A: In order to open an estate, even for a small estate, if the personal representative of the estate does not live in North Carolina, you will need a resident process agent. That can be a trusted friend, but most often it's an attorney.
Regarding the house, I recommend you get an experienced realtor to give you a market analysis. It might be worth more than you think and you would be throwing away money. If it is indeed not worth more than what is owed, you can contact the mortgage lender and see if they will allow the estate to sign a "deed in lieu of foreclosure." If they agree, that's cheaper and faster for them and you won't have to worry about the foreclosure notice being in the paper or the estate getting notices of every step of the foreclosure process. Real estate in North Carolina becomes property of the heirs upon death. It is only brought into the estate if it's needed to pay off debts.

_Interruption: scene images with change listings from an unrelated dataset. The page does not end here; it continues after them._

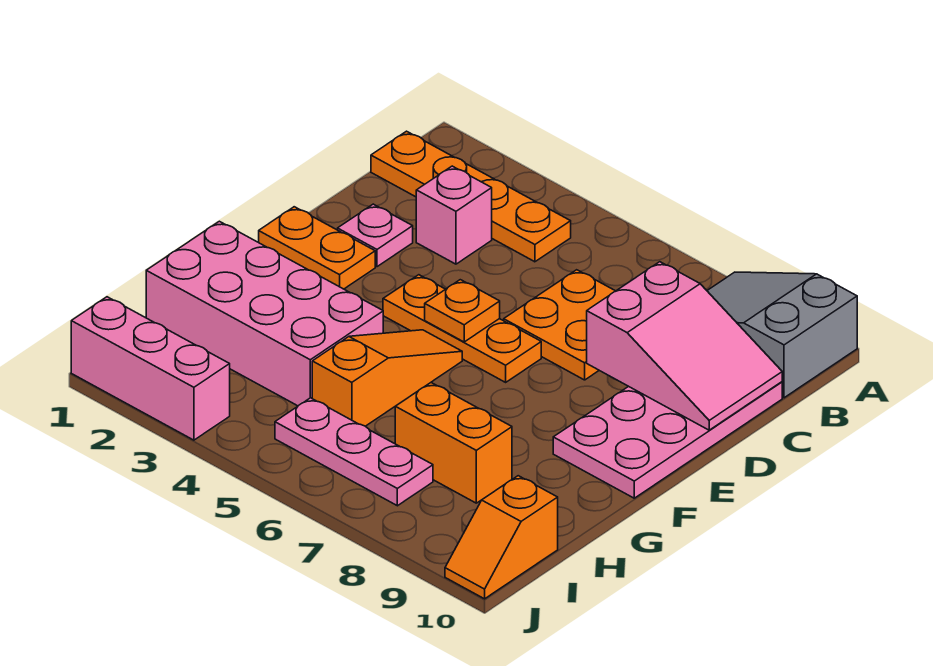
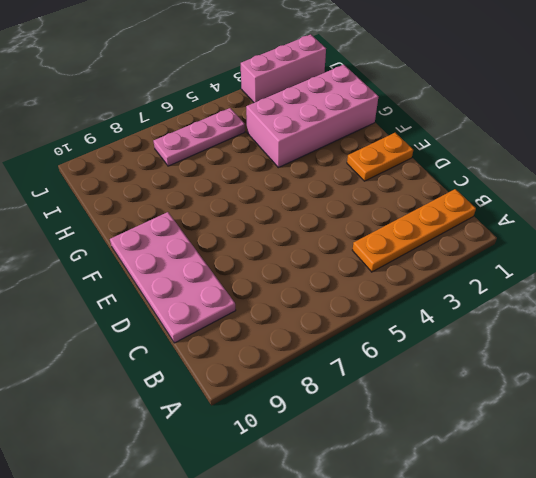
none -> grey slope A8:B10 level 1 top 10
none -> pink brick C3 level 1
none -> orange plate C6:D7 level 1

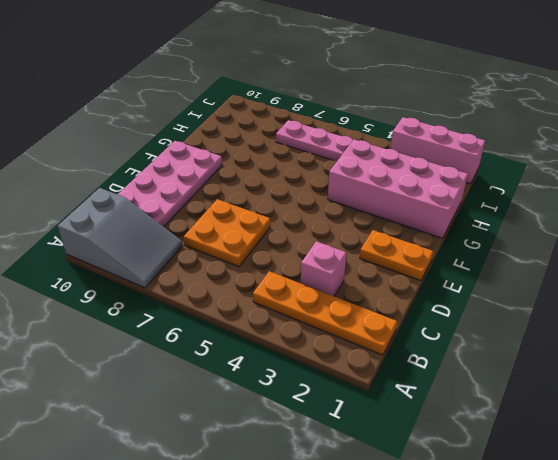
none -> pink plate D2 level 1
none -> orange plate E4:E6 level 1
none -> orange slope F5:H5 level 1 top H

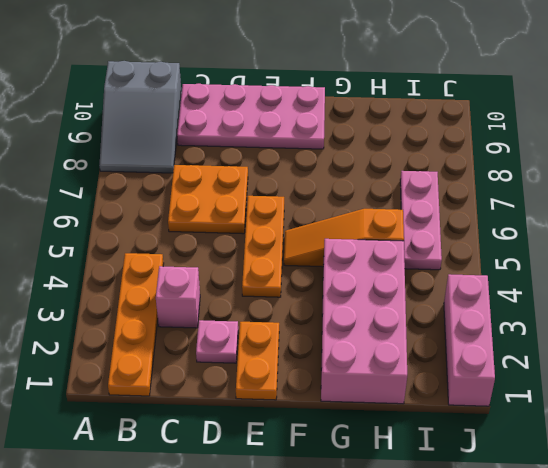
none -> orange brick H7:H8 level 1
none -> orange slope I10:J10 level 1 top I
none -> pink slope C8:D10 level 2 top 8

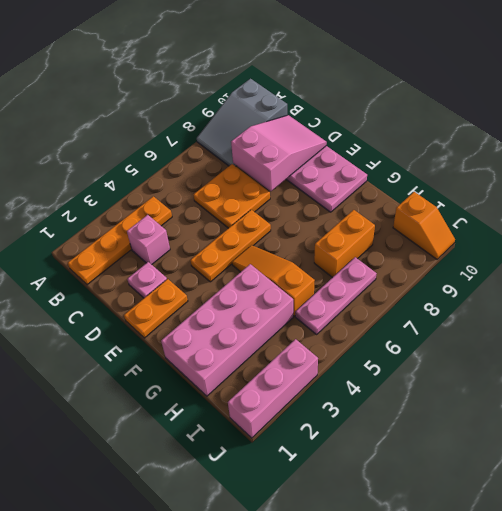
none -> orange plate E5 level 2

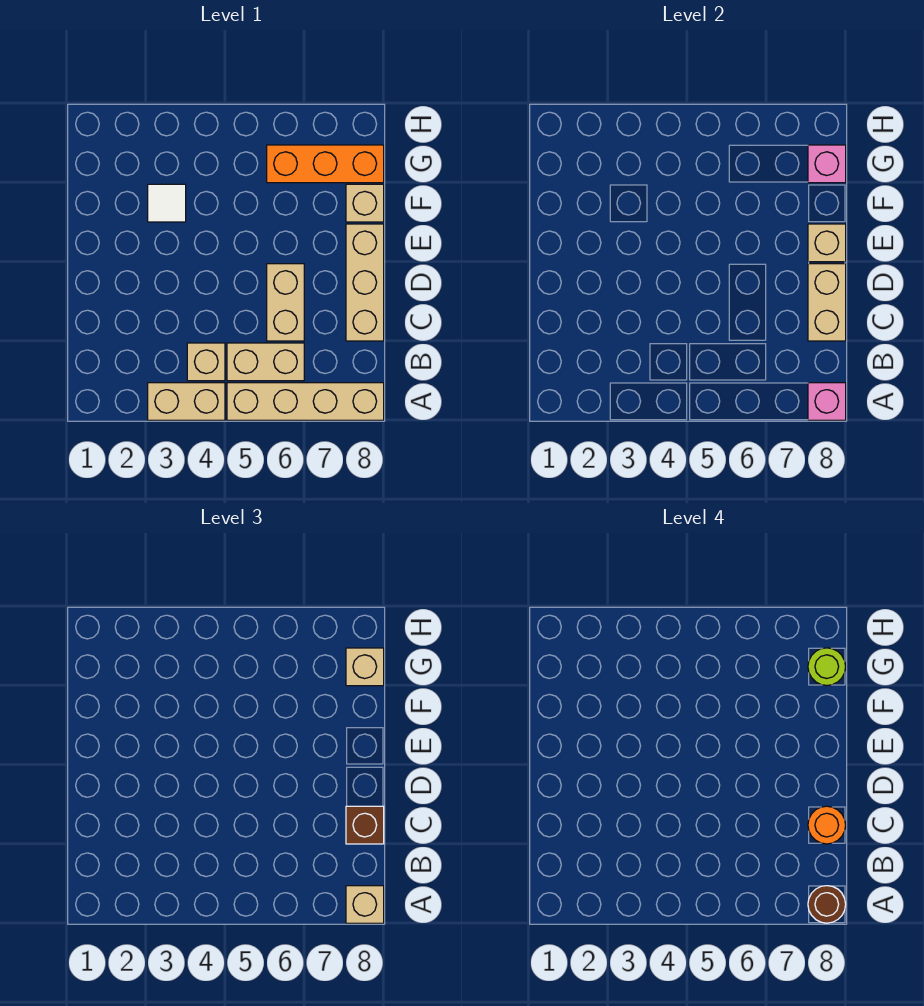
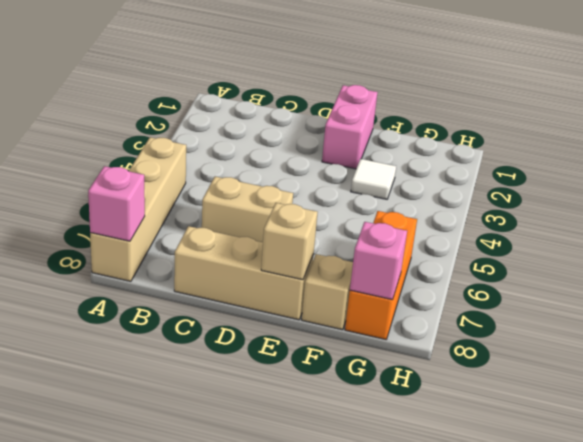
pink brick E1:E2 level 1 -> none
none -> tan brick A3:A4 level 1
none -> tan brick B4 level 1
none -> tan brick B5:B6 level 1

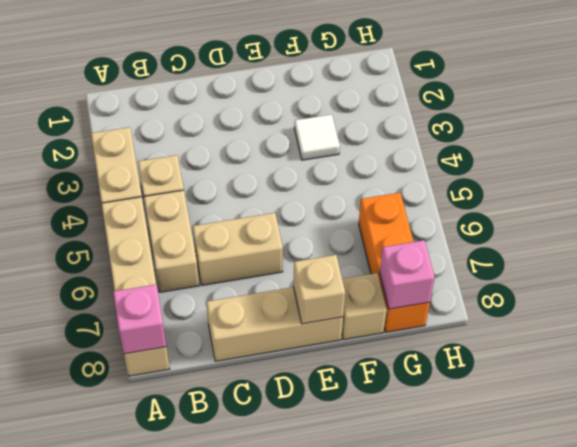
none -> tan brick C8:D8 level 2
none -> tan brick A8 level 3
none -> brown brick C8 level 3

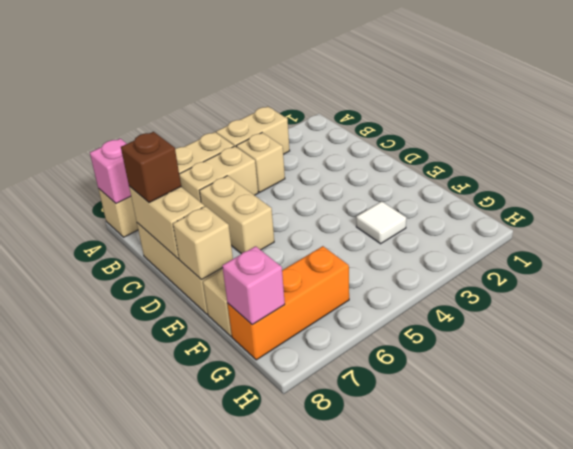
none -> tan brick A8 level 3
none -> tan brick G8 level 3
none -> brown round brick A8 level 4

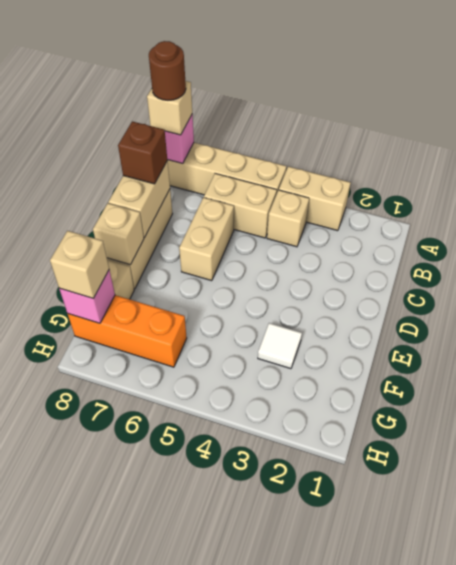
none -> orange round brick C8 level 4
none -> lime round brick G8 level 4

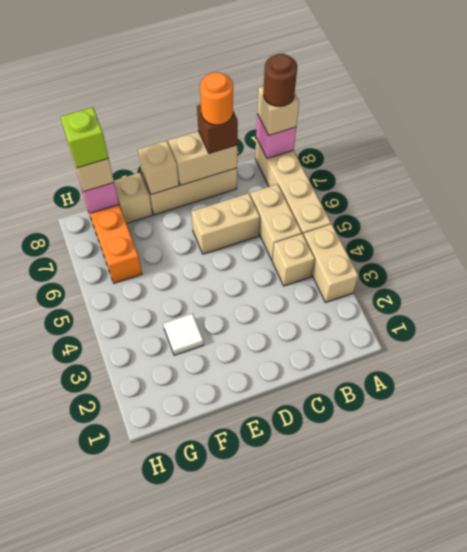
lime brick G8 level 4 -> lime round brick G8 level 4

If the house is foreclosed and there is a deficiency between what the house sells for and the debt, the mortgage company could conceivably go after the estate. But it cannot touch the financial accounts and life insurance that passed to you and the other beneficiaries. Those pass outside the estate as well.
It looks like you could file an Affidavit for Collection for the rest of the assets, which is quicker than a full estate.
You do not have to hire an attorney to handle this, but I would recommend you do.